# The gem on the crown of many Cartier Watches



## JayLi

Whats it made of?

I remember seeing videos on YT claiming it was sapphire, however Ive also seen videos saying that they've since changed that material to be something else now in the modern catalogue of watches. Upon doing research all I could only find out that Cartier calls it a "Cabochan" which basically means a rounded smooth cut of material stone according to google. What kind of stone? Im hoping its still sapphire... Anyone else have any info? Thanks!


----------



## armensargsean

It’s sapphire, I think. At least it fits the sapphire description. They’re mostly of blue colour (from light to dark). 


Sent from my iPhone using Tapatalk


----------



## ZisguyZaphod

Just making a guess here, but I imagine it's a synthetic sapphire.
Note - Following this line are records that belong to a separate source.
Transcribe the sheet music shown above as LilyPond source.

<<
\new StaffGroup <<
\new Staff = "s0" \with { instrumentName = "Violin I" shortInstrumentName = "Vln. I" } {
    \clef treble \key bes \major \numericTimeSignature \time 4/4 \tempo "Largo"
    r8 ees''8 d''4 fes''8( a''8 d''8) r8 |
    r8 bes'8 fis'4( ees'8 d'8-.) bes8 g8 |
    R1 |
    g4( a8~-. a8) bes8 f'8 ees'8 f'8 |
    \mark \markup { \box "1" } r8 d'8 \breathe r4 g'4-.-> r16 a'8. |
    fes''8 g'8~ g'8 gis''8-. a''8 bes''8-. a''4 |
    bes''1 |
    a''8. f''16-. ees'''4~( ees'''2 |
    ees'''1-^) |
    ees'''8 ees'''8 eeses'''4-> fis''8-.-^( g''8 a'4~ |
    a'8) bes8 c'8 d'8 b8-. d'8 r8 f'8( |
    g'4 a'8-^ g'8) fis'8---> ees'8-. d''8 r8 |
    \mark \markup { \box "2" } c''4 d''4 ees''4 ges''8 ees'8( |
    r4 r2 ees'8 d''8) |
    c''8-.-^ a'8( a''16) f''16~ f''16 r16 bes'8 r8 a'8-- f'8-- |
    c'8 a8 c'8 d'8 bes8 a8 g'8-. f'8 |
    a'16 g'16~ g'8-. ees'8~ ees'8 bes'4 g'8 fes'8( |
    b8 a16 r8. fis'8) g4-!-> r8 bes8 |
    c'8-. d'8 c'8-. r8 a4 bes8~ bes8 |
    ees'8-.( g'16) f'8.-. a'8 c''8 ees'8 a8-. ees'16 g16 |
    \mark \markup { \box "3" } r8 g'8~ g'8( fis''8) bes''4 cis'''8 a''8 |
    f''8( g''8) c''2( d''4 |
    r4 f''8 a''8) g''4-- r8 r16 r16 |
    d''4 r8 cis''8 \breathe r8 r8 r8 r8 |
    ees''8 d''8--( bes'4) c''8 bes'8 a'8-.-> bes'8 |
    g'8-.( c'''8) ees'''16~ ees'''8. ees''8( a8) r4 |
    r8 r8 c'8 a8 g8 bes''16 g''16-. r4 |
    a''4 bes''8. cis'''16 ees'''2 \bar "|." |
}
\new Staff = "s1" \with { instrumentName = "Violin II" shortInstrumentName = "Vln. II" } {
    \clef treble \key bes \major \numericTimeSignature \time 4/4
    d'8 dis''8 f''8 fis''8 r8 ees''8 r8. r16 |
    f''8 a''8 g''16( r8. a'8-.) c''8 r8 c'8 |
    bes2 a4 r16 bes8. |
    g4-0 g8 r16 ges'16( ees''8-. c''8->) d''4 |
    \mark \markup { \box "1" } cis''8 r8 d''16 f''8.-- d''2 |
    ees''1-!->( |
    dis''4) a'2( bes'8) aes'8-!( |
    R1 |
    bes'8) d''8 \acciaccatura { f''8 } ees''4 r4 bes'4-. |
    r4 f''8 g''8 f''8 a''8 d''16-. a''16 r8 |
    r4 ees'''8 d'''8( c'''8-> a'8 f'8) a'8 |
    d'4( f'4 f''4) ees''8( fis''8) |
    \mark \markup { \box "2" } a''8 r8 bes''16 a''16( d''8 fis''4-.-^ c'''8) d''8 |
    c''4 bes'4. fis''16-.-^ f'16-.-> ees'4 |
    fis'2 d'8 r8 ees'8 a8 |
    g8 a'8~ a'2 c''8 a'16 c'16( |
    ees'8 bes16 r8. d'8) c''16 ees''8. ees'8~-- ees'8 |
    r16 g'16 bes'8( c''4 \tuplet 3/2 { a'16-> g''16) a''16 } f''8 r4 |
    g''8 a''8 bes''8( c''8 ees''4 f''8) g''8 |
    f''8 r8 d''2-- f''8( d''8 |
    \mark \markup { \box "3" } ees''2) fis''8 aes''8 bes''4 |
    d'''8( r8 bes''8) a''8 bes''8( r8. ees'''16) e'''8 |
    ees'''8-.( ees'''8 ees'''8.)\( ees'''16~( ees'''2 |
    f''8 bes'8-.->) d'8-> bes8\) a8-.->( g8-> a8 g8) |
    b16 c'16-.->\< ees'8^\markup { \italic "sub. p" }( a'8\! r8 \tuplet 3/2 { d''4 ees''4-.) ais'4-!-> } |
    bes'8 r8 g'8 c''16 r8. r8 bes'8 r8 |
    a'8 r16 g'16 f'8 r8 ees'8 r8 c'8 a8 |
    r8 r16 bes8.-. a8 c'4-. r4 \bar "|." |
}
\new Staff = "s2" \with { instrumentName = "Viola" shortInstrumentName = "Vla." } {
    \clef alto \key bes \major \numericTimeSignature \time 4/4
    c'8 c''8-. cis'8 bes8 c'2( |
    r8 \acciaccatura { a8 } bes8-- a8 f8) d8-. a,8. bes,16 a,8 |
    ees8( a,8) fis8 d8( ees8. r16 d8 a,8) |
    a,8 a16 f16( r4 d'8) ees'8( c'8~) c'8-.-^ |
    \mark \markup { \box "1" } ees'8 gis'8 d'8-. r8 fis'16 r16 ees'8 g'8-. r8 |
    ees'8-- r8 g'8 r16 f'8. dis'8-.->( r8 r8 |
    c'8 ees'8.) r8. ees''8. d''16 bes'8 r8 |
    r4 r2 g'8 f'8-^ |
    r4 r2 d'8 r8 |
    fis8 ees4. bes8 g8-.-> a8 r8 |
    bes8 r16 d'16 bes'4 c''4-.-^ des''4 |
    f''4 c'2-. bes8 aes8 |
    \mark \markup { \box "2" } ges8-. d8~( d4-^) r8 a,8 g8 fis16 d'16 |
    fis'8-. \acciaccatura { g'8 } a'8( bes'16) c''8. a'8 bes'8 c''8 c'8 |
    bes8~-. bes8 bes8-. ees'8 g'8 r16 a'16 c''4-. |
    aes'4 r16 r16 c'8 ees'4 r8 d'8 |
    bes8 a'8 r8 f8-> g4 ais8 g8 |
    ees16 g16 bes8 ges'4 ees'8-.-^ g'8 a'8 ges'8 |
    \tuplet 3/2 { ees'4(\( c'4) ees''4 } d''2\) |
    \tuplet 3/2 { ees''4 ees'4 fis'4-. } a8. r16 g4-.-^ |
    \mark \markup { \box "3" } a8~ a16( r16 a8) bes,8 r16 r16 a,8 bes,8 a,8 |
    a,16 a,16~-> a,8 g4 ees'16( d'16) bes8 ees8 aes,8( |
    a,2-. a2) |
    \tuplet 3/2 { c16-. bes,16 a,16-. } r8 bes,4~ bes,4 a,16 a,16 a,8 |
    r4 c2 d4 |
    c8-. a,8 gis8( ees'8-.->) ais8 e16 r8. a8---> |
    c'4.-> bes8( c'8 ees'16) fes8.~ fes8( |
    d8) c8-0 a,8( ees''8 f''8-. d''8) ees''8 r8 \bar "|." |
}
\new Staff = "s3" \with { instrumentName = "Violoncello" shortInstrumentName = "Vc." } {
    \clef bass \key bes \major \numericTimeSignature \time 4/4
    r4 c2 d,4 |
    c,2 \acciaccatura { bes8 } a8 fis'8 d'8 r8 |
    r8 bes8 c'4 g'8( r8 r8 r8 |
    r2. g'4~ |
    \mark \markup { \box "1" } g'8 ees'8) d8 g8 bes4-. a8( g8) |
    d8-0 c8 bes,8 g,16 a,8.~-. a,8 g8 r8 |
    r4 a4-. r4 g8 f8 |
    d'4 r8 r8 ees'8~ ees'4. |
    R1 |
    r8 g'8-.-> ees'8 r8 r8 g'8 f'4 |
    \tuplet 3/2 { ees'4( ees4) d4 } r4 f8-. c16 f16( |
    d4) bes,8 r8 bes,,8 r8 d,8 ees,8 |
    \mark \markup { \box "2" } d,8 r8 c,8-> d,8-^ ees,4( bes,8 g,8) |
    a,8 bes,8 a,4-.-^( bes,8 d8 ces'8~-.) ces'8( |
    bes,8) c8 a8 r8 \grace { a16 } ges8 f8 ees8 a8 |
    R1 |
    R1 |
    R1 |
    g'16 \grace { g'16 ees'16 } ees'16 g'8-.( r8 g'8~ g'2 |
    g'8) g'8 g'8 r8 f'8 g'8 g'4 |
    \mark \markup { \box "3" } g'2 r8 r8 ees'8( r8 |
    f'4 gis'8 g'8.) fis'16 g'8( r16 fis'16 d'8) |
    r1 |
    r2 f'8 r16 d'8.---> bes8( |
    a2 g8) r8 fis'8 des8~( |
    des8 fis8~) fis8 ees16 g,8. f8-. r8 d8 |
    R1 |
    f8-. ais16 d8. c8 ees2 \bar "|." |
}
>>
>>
Like the synthetic rubies in the movement.


----------



## Covenant

It's a synthetic spinel, on their non-gold timepieces, and sapphire on their gold watches.
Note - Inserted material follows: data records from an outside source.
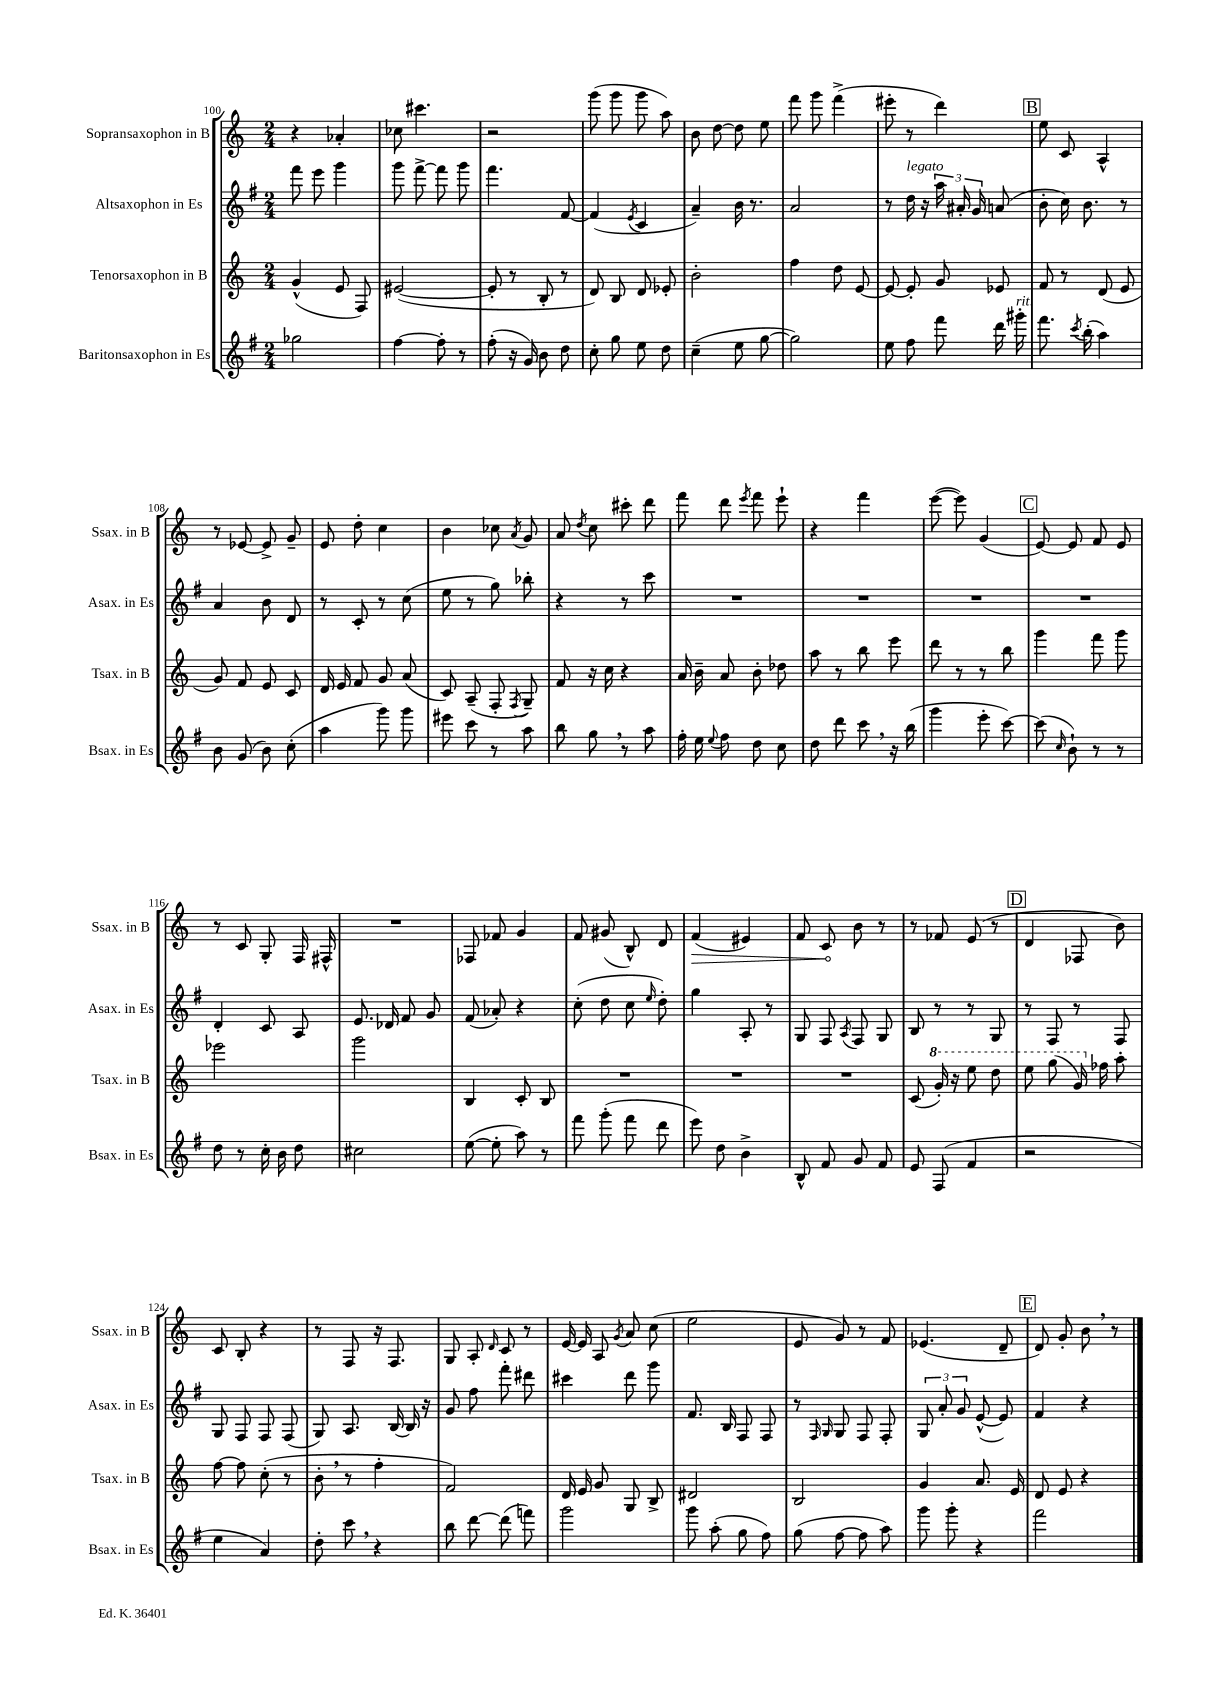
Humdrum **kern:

**kern	**kern	**kern	**kern
*staff4	*staff3	*staff2	*staff1
*clefG2	*clefG2	*clefG2	*clefG2
*k[f#]	*k[]	*k[f#]	*k[]
*M2/4	*M2/4	*M2/4	*M2/4
2gg-\	(4g^^/	8fff#\	4r
.	.	8eee\	.
.	8e/	4ggg\	4a-'/
.	8F/)	.	.
=	=	=	=
[4ff#\	([2e#/	8ggg\	8cc-\
.	.	[8fff#^\	4.ccc#\
8ff#'\]	.	8fff#\]	.
8r	.	8ggg\	.
=	=	=	=
(8ff#'\	8e#'/]	4.fff#\	2r
16r	8r	.	.
16g/)	.	.	.
8b\	8B'/	.	.
8dd\	8r	[8f#/	.
=	=	=	=
8cc'\	8d/)	(4f#/]	(8ggg\
8gg\	8B/	.	8ggg\
.	.	8qe/	.
8ee\	8d/	4c/	8ggg\
8dd\	8e-'/	.	8aa\)
=	=	=	=
(4cc~\	2b'\	4a~/)	8b\
.	.	.	[8dd\
8ee\	.	16b\	8dd\]
.	.	8.r	.
[8gg\	.	.	8ee\
=	=	=	=
2gg\])	4ff\	2a/	8fff\
.	.	.	8ggg\
.	8dd\	.	(4fff^\
.	[8e/	.	.
=	=	=	=
8ee\	8e/_	8r	8eee#'\
8ff#\	8e'/]	16dd\	8r
.	.	16r	.
8fff#\	8g/	24aa\	4ddd\)
.	.	24a#'/	.
.	.	24g/	.
16ddd\	8e-/	(8a/	.
16ggg#'\	.	.	.
=	=	=	=
8.fff#\	8f/	8b'\	8ee\
.	8r	16cc\)	8c/
8qccc/	.	.	.
(16bb'\	.	8.b\	.
4aa\)	(8d/	.	4A^^/
.	8e/	8r	.
=	=	=	=
8b\	8g/)	4a/	8r
(8g/	8f/	.	[8e-/
8b\)	8e/	8b\	8e-^/]
(8cc'\	8c/	8d/	8g~/
=	=	=	=
4aa\	16d/	8r	8e/
.	16e/	.	.
.	8f/	8c'/	8dd'\
8ggg\)	8g/	8r	4cc\
8ggg\	(8a/	(8cc\	.
=	=	=	=
8eee#\	8c/)	8ee\	4b\
8ccc\	(8A~/	8r	.
8r	8F'/	8gg\)	8cc-\
.	8qF/	.	8qa/
8aa\	8G~/)	8bb-'\	8g/
=	=	=	=
8bb\	8f/	4r	8a/
.	.	.	8qdd/
8gg\	16r	.	8cc\
.	16cc\	.	.
8r	4r	8r	8ccc#'\
8aa\	.	8ccc\	8ddd\
=	=	=	=
16ff#'\	16a/	2r	8fff\
16ee\	16b~\	.	.
8qqee/	.	.	.
8ff#\	8a/	.	8ddd\
.	.	.	8qeee/
8dd\	8b'\	.	8fff\
8cc\	8dd-\	.	8eee`\
=	=	=	=
8dd\	8aa\	2r	4r
8ddd\	8r	.	.
8ccc\	8bb\	.	4fff\
16r	8eee\	.	.
(16bb\	.	.	.
=	=	=	=
4ggg\	8ddd\	2r	([8eee\
.	8r	.	8eee\])
8eee'\	8r	.	(4g/
[8ccc\)	8bb\	.	.
=	=	=	=
(8ccc\]	4ggg\	2r	[8e/)
16qqcc/	.	.	.
8b`\)	.	.	8e/]
8r	8fff\	.	8f/
8r	8ggg\	.	8e/
=	=	=	=
8dd\	2eee-\	4d'/	8r
8r	.	.	8c/
16cc'\	.	8c/	8G'/
16b\	.	.	.
8dd\	.	8A/	16F/
.	.	.	16F#^^/
=	=	=	=
2cc#\	2ggg\	8.e/	2r
.	.	16d-/	.
.	.	8f#/	.
.	.	8g/	.
=	=	=	=
([8ee\	4B/	(8f#/	8F-/
8ee'\]	.	8a-'/)	8f-/
8aa\)	8c'/	4r	4g/
8r	8B/	.	.
=	=	=	=
8fff#\	2r	(8cc'\	8f/
(8ggg'\	.	8dd\	(8g#/
8fff#\	.	8cc\	8B^^/)
.	.	16qqee/	.
8ddd\	.	8dd'\)	8d/
=	=	=	=
8eee\)	2r	4gg\	(4f/
8dd\	.	.	.
4b^\	.	8A'/	4e#/)
.	.	8r	.
=	=	=	=
8B^^/	2r	8G/	8f/
8f#/	.	8F#/	8c/
.	.	8qA/	.
8g/	.	8F#/	8b\
8f#/	.	8G/	8r
=	=	=	=
8e/	(8c/	8B/	8r
(8F#/	16gg'/)	8r	8f-/
.	16r	.	.
4f#/	8eee\	8r	(8e/
.	8ddd\	8G/	8r
=	=	=	=
2r	8eee\	8r	4d/
.	(8ggg\	8F#/	.
.	16gg/)	8r	8F-/
.	16ff-\	.	.
.	8aa'\	8F#/	8b\)
=	=	=	=
4ee\	[8ff\	8G/	8c/
.	8ff\]	8F#/	8B'/
4a/)	(8cc'\	8F#/	4r
.	8r	(8F#/	.
=	=	=	=
8dd'\	8b'\	8G/)	8r
8ccc\	8r	8.A/	8F/
4r	4ff'\	.	16r
.	.	[16B/	8.F/
.	.	16B/]	.
.	.	16r	.
=	=	=	=
8bb\	2f/)	8g/	8G/
[8ddd\	.	8ff#\	8A'/
.	.	.	16qqd/
(8ddd\]	.	8fff#'\	8c/
8fff\)	.	8ddd#\	8r
=	=	=	=
2ggg\	16d/	4ccc#\	[16e/
.	16e/	.	16e/]
.	8g/	.	8A/
.	.	.	8qg/
.	8G/	8ddd\	8a/
.	8B^/	8ggg\	(8cc\
=	=	=	=
8ggg\	2d#/	8.f#/	2ee\
(8aa'\	.	.	.
.	.	16B/	.
8gg\	.	8F#/	.
8ff#\)	.	8F#/	.
=	=	=	=
(8gg\	2B/	8r	8e/
.	.	16qqF#/	.
.	.	16qqG/	.
[8ff#\	.	8G/	8g/)
8ff#\]	.	8F#/	8r
8aa\)	.	8F#'/	8f/
=	=	=	=
8ggg\	4g/	12G/	(4.e-/
.	.	12a'/	.
8ggg'\	.	.	.
.	.	12g/	.
4r	8.a/	([8e^^/	.
.	.	8e/])	8d~/
.	16e/	.	.
=	=	=	=
2fff#\	8d/	4f#/	8d/)
.	8e/	.	8g'/
.	4r	4r	8b\
.	.	.	8r
==	==	==	==
*-	*-	*-	*-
Note the product description for the Santos de Cartier in steel:
_"Santos watch, medium model, mechanical movement with automatic winding, 1847 MC. Case in steel, seven-sided crown set with a faceted synthetic spinel..."_

Vs the Santos de Cartier in solid gold:
_"Santos watch, medium model, mechanical movement with automatic winding, 1847 MC. Case in 18K rose gold, seven-sided crown in 18K rose gold set with a faceted sapphire..."_


----------



## JayLi

thank you for dropping the knowledge!


----------



## Pun

Covenant said:


> It's a synthetic spinel, on their non-gold timepieces, and sapphire on their gold watches.
> 
> Note the product description for the Santos de Cartier in steel:
> _"Santos watch, medium model, mechanical movement with automatic winding, 1847 MC. Case in steel, seven-sided crown set with a faceted synthetic spinel..."_
> 
> Vs the Santos de Cartier in solid gold:
> _"Santos watch, medium model, mechanical movement with automatic winding, 1847 MC. Case in 18K rose gold, seven-sided crown in 18K rose gold set with a faceted sapphire..."_


And what they use on gold-steel two tone models?


----------



## Covenant

Pun said:


> And what they use on gold-steel two tone models?


Also spinel.

It's in the product description of each watch, check Cartier.com if in doubt.


----------



## Pun

Deleted


----------



## Pun

Deleted


----------